====== DATA EXCERPT ======
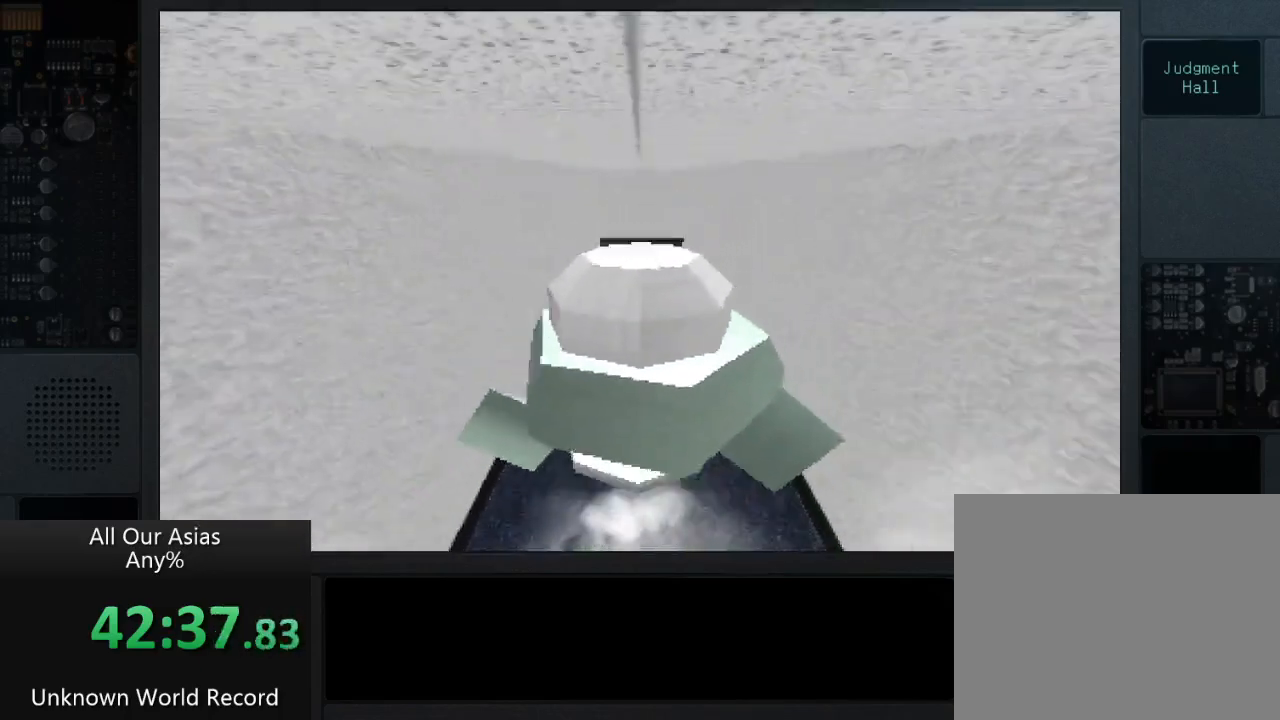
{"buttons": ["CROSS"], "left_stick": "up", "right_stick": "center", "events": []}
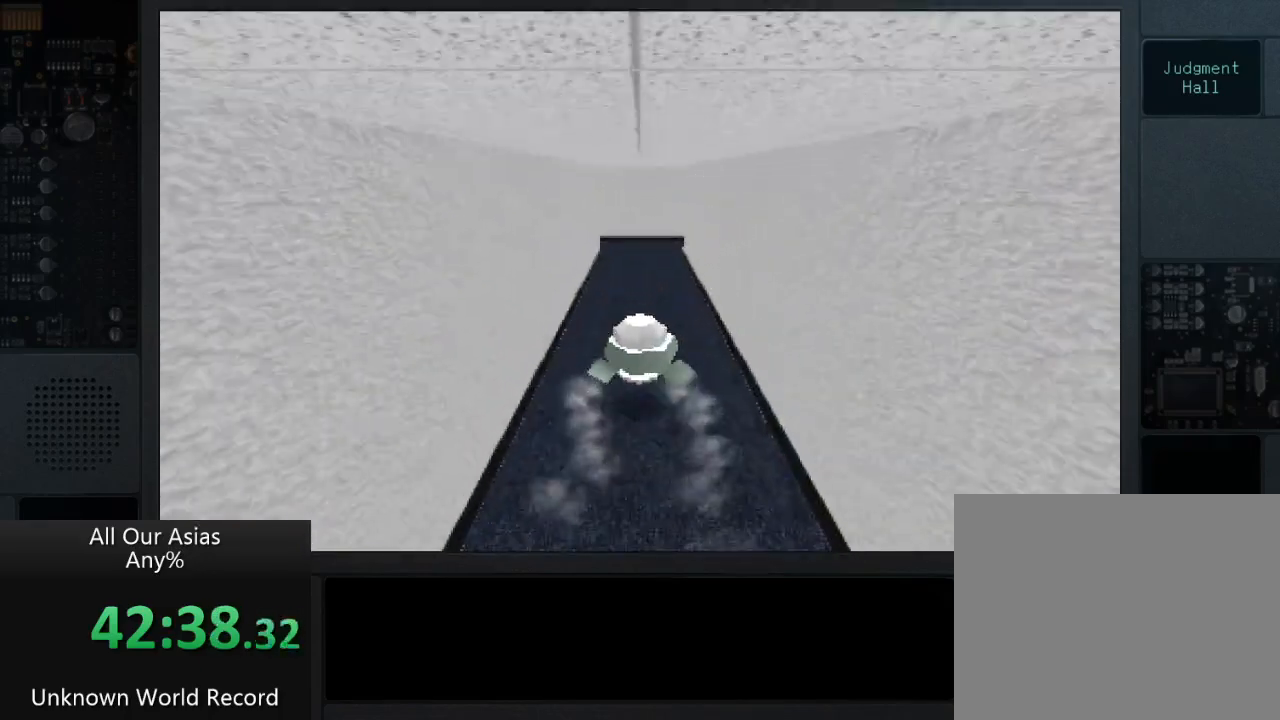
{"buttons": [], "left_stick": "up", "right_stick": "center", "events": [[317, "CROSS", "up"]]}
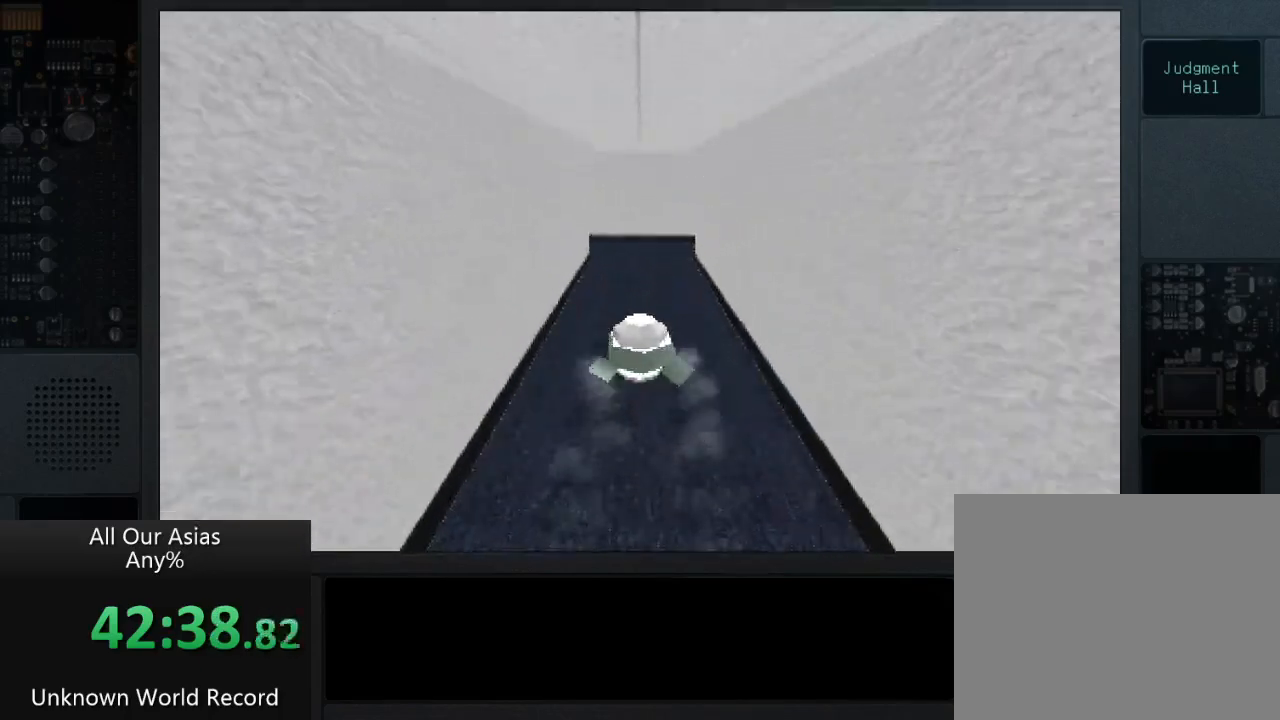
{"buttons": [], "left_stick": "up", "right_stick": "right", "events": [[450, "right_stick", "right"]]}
======
WHAT IS EXPECTED: Scan the listing above and tally the lines that include the string "CROSS". Write the total and nothing more.

RESULT OF THE TASK: 2